Nothing in the listing should be altered when it is copied, and no picture goes into the copy.

*** Opening of Dataset section ***

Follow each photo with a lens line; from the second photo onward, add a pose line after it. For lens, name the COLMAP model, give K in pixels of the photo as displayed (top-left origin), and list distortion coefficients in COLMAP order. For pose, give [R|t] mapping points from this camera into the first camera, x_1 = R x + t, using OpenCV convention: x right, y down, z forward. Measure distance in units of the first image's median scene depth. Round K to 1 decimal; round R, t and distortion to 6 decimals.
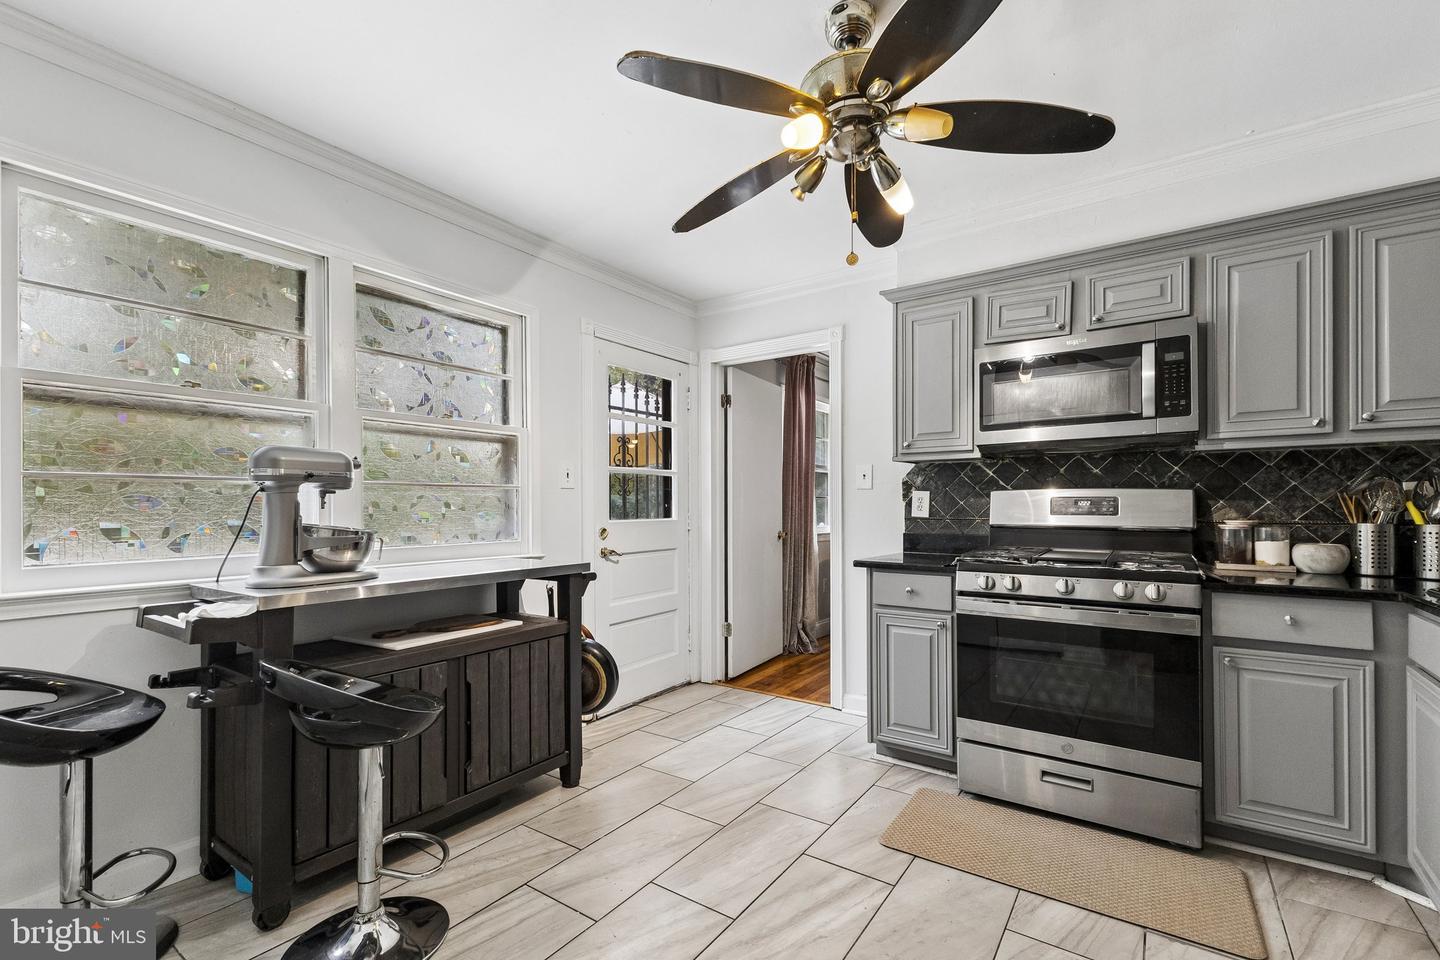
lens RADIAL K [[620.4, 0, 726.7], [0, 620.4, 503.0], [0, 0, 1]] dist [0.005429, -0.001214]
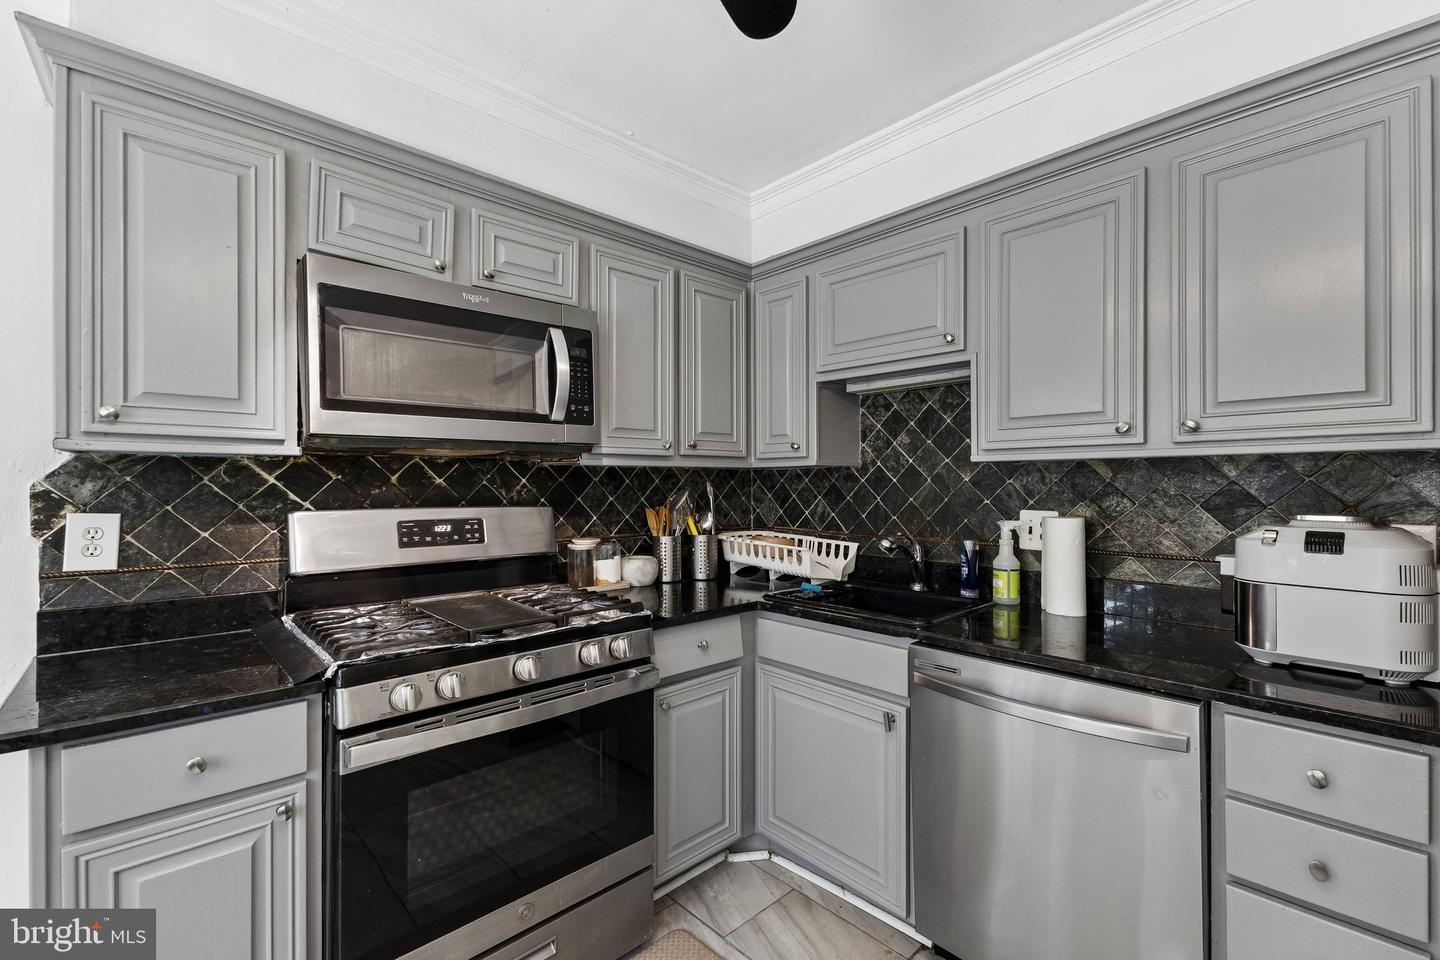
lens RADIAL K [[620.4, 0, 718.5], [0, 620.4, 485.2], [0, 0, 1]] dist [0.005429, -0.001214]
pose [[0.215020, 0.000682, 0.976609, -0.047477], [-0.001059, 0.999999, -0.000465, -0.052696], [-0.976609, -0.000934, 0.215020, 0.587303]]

*** Close of Dataset section ***

■ **Finished exercise**:
Follow each photo with a lens line; from the second photo onward, add a pose line after it. For lens, name the COLMAP model, give K in pixels of the photo as displayed (top-left origin), and list distortion coefficients in COLMAP order. For pose, give [R|t] mapping points from this camera into the first camera, x_1 = R x + t, using OpenCV convention: x right, y down, z forward. Measure distance in units of the first image's median scene depth. Round K to 1 decimal; round R, t and distortion to 6 decimals.
lens RADIAL K [[620.4, 0, 726.7], [0, 620.4, 503.0], [0, 0, 1]] dist [0.005429, -0.001214]
lens RADIAL K [[620.4, 0, 718.5], [0, 620.4, 485.2], [0, 0, 1]] dist [0.005429, -0.001214]
pose [[0.215020, 0.000682, 0.976609, -0.047477], [-0.001059, 0.999999, -0.000465, -0.052696], [-0.976609, -0.000934, 0.215020, 0.587303]]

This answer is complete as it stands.